### YOUR INSTRUCTIONS
In the forum thread about over-volting a forklift motor below, output word for word the passage that begins at the words "I know it is" and stops after the words "the search feature.".

### TEXT FOR ANALYSIS
::::::::::

So if you over volted the 11inch motor to 144volts, how would a motor like that compare to a Kostov or Warp 11?
Same power, same reliability? (if both were the same age)
How does one over-volt something, simply bigger batteries or do you have to re-wire the motor?


----------



## major (Apr 4, 2008)

*Re: Have a 14kW 11" Dia forklift motor, controller, wiring, & wiring diagram. For sal*



itchyback said:


> So if you over volted the 11inch motor to 144volts, how would a motor like that compare to a Kostov or Warp 11?


Very similar.



itchyback said:


> Same power,


Running at higher than nameplate voltage can result in increased power from the motor.



itchyback said:


> same reliability? (if both were the same age)


Probably.



itchyback said:


> How does one over-volt something, simply bigger batteries or do you have to re-wire the motor?


Higher voltage battery doesn't necessarily mean bigger. You'll need a controller rated for the battery voltage. Motors seldom need any rewiring but may need an advance of the brushes for commutation at increased voltage.

http://www.diyelectriccar.com/forums/showthread.php/using-forklift-motor-and-choosing-good-7598.html 

I know it is a long thread. But it covers many of your questions many times over. So you should be able to find some examples there. Or elsewhere on the site using the search feature.

::::::::::

### DATASET EXCERPTS
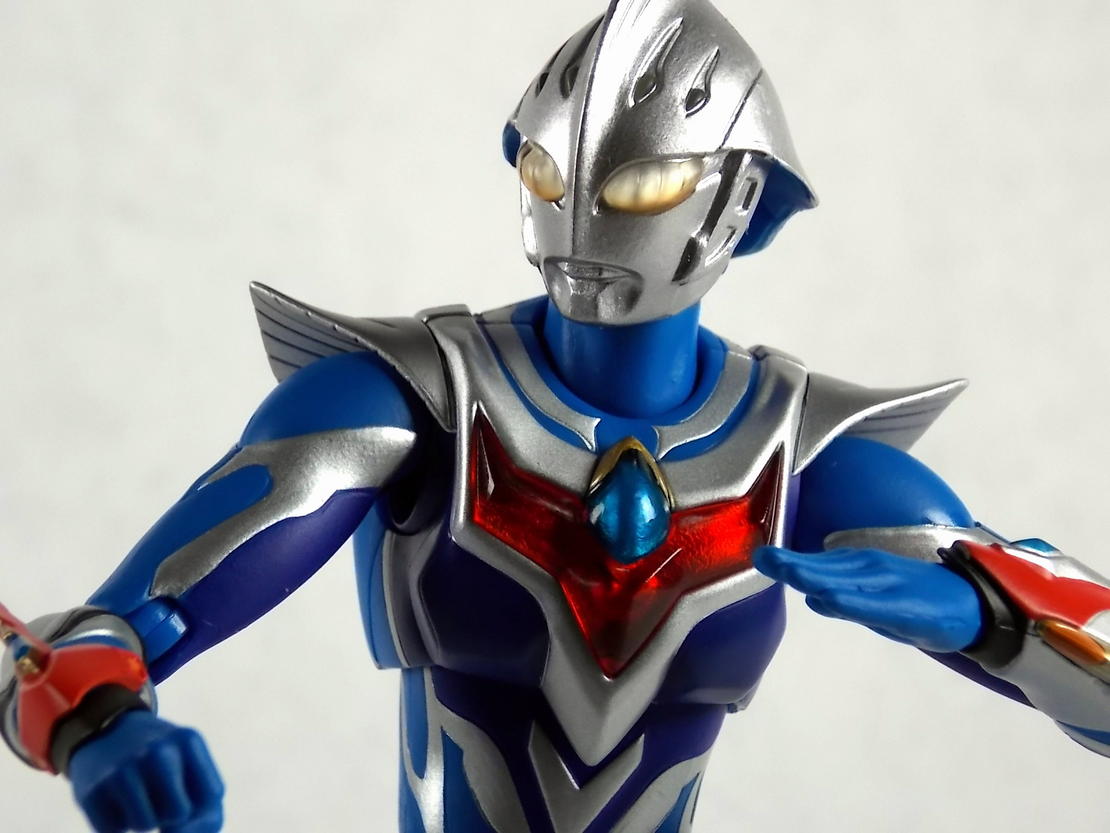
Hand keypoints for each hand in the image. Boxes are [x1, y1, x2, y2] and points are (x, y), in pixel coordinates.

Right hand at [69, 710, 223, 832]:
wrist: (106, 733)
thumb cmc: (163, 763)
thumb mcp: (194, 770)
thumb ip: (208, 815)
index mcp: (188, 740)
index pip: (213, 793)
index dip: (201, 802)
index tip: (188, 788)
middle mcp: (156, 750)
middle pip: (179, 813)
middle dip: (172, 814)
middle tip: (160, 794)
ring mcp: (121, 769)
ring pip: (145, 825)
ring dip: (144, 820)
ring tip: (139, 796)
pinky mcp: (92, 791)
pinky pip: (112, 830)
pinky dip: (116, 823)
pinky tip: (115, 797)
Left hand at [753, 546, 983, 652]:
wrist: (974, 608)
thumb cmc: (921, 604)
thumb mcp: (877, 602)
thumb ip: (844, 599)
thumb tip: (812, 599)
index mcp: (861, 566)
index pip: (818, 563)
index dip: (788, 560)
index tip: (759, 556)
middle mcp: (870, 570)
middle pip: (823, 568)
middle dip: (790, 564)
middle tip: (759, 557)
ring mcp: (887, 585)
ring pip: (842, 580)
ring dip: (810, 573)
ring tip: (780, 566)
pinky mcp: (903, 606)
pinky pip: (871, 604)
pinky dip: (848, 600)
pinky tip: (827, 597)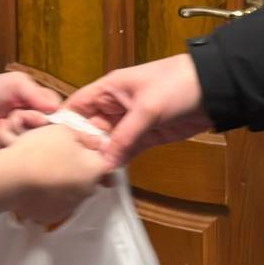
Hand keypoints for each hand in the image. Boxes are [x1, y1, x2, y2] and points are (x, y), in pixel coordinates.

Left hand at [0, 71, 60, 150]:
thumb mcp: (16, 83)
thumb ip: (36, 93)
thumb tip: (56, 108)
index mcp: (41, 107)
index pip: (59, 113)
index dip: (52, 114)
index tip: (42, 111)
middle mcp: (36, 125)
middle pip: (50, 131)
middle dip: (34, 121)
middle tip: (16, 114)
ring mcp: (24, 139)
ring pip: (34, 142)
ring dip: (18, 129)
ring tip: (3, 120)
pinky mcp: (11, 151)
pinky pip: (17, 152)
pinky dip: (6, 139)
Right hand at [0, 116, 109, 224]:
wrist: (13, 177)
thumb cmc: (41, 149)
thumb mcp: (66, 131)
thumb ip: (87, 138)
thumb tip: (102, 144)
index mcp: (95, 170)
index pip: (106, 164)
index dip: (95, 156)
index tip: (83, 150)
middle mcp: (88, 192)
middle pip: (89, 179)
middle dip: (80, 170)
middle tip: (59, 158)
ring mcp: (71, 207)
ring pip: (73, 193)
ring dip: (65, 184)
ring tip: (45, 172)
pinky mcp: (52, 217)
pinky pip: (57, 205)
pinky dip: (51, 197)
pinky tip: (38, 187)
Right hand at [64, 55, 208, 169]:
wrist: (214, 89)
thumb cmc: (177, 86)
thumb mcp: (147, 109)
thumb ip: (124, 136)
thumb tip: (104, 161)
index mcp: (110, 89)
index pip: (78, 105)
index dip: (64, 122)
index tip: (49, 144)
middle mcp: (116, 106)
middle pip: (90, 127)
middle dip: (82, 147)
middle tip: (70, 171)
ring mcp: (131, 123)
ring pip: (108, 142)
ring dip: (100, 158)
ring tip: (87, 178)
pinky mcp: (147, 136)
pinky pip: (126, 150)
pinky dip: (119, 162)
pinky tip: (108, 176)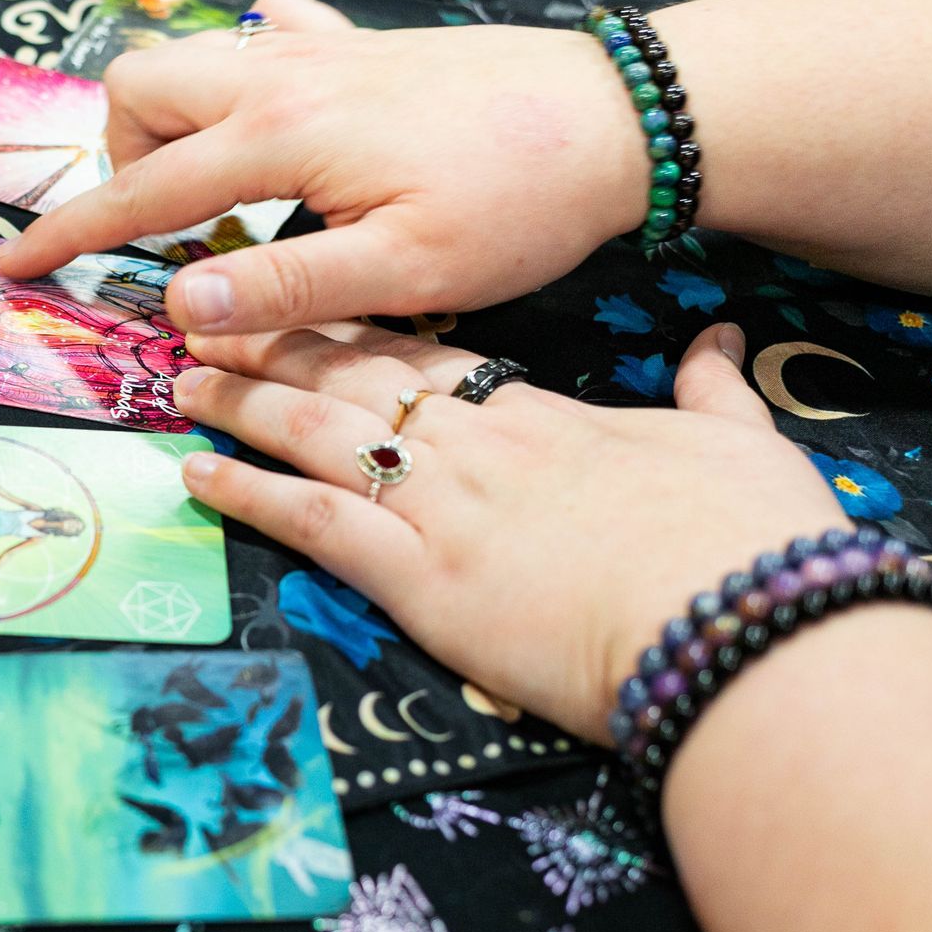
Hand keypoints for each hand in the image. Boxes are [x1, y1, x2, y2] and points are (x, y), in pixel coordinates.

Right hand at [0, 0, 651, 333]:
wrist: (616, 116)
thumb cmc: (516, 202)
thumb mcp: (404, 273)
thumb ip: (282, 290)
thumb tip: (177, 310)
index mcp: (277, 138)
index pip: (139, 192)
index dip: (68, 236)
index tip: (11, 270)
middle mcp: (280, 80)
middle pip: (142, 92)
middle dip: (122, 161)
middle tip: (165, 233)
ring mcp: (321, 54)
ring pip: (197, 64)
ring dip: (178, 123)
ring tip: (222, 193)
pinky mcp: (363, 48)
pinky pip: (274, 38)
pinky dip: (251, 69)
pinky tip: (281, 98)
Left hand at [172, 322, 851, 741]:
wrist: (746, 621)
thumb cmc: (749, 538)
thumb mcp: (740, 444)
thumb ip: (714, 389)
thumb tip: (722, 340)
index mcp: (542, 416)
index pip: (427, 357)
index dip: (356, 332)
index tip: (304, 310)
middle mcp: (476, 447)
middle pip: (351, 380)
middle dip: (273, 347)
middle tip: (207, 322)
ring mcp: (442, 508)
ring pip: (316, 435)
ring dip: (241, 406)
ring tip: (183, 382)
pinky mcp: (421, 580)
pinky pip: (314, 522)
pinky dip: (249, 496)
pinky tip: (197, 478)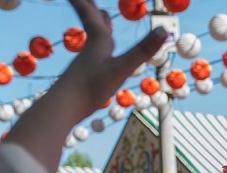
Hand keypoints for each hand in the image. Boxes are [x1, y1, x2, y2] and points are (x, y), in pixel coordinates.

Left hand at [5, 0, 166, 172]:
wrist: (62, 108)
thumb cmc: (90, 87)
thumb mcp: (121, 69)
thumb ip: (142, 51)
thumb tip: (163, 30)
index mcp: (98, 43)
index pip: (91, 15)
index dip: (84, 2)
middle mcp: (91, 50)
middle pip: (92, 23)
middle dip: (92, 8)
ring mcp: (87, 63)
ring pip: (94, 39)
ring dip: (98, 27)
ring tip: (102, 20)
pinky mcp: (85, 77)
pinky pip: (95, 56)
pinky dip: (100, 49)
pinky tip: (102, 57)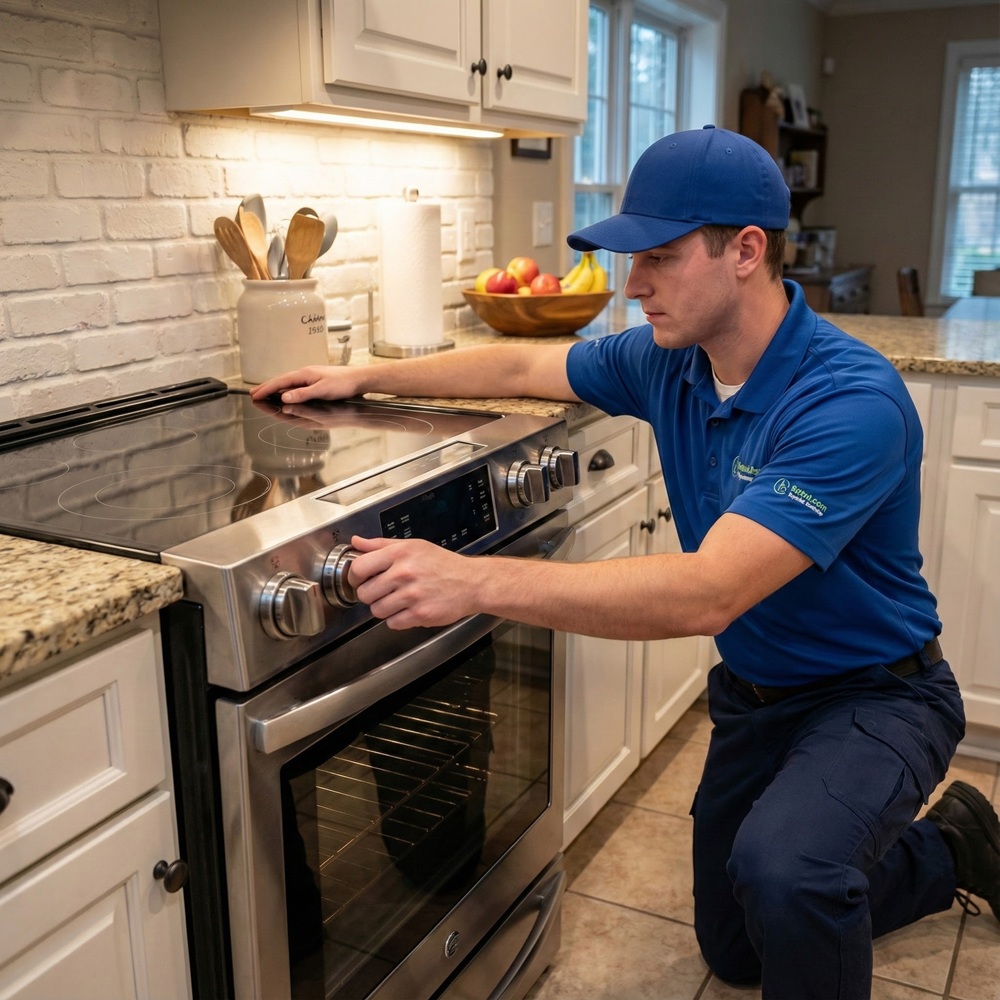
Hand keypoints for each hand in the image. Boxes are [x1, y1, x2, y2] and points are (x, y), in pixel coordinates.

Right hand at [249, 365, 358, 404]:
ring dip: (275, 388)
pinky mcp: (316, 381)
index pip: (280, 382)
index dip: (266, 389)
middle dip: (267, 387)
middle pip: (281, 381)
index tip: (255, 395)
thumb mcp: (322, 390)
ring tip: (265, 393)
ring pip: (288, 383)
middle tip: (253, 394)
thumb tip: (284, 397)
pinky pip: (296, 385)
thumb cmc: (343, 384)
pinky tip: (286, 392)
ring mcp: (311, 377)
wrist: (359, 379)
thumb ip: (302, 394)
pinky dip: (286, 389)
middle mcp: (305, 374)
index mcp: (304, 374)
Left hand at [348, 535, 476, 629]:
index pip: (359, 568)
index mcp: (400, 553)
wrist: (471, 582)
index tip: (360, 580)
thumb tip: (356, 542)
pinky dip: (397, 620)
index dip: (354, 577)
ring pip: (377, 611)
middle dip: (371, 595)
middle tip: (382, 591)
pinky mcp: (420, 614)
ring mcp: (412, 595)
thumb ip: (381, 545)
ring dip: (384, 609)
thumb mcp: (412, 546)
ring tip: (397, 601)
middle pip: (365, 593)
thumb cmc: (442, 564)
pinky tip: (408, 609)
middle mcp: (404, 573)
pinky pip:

::::::::::

### ANSWER SECTION
I know it is a long thread. But it covers many of your questions many times over. So you should be able to find some examples there. Or elsewhere on the site using the search feature.